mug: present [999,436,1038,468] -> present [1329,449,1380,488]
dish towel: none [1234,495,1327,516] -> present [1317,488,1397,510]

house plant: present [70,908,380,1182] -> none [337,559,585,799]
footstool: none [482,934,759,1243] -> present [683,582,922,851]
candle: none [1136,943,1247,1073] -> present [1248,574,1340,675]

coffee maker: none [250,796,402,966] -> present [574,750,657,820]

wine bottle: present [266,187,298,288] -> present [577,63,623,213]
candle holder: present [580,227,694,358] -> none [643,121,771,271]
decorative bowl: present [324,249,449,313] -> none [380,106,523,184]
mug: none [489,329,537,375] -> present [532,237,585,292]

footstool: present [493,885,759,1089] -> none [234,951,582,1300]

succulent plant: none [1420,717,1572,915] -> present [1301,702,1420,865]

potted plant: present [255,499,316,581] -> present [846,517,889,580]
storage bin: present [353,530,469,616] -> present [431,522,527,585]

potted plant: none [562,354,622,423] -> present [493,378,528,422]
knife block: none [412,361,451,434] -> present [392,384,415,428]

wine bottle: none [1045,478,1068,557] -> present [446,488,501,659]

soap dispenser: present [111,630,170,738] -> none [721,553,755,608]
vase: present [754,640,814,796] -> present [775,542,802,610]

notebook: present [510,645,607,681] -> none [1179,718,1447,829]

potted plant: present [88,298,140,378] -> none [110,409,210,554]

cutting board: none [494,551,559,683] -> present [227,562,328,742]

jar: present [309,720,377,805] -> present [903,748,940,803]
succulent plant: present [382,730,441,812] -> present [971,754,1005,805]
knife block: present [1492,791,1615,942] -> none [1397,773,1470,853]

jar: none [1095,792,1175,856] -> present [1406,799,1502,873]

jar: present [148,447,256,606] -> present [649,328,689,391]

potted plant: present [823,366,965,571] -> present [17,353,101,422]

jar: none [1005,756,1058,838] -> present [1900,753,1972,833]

**EXERCISE:** An unaltered transcription of all the data above is needed.

**WRITTEN RESPONSE:**
mug: present [999,436,1038,468] -> present [1329,449,1380,488]
dish towel: none [1234,495,1327,516] -> present [1317,488,1397,510]

house plant: present [70,908,380,1182] -> none [337,559,585,799]
footstool: none [482,934,759,1243] -> present [683,582,922,851]
candle: none [1136,943,1247,1073] -> present [1248,574,1340,675]

coffee maker: none [250,796,402,966] -> present [574,750,657,820]

wine bottle: present [266,187,298,288] -> present [577,63,623,213]
candle holder: present [580,227,694,358] -> none [643,121,771,271]
decorative bowl: present [324,249,449,313] -> none [380,106,523,184]
mug: none [489,329,537,375] -> present [532,237,585,292]

footstool: present [493,885,759,1089] -> none [234,951,582,1300]

succulent plant: none [1420,717,1572,915] -> present [1301,702,1420,865]

potted plant: present [255,499,316,581] -> present [846,517,889,580]
storage bin: present [353,530,469,616] -> present [431,522,527,585]

potted plant: none [562,354,622,423] -> present [493,378,528,422]
knife block: none [412,361,451,434] -> present [392,384,415,428]

wine bottle: none [1045,478,1068,557] -> present [446,488,501,659]

soap dispenser: present [111,630,170,738] -> none [721,553,755,608]
vase: present [754,640,814,796] -> present [775,542,802,610]

notebook: present [510,645,607,681] -> none [1179,718,1447,829]

potted plant: present [88,298,140,378] -> none [110,409,210,554]

cutting board: none [494,551,559,683] -> present [227,562,328,742]

jar: present [309,720,377,805] -> present [903,748,940,803]
succulent plant: present [382,730,441,812] -> present [971,754,1005,805]
knife block: present [1492,791,1615,942] -> none [1397,773,1470,853]

jar: none [1095,792,1175,856] -> present [1406,799,1502,873]

jar: present [148,447,256,606] -> present [649,328,689,391]

potted plant: present [823,366,965,571] -> present [17,353,101,422]

jar: none [1005,756,1058,838] -> present [1900,753,1972,833]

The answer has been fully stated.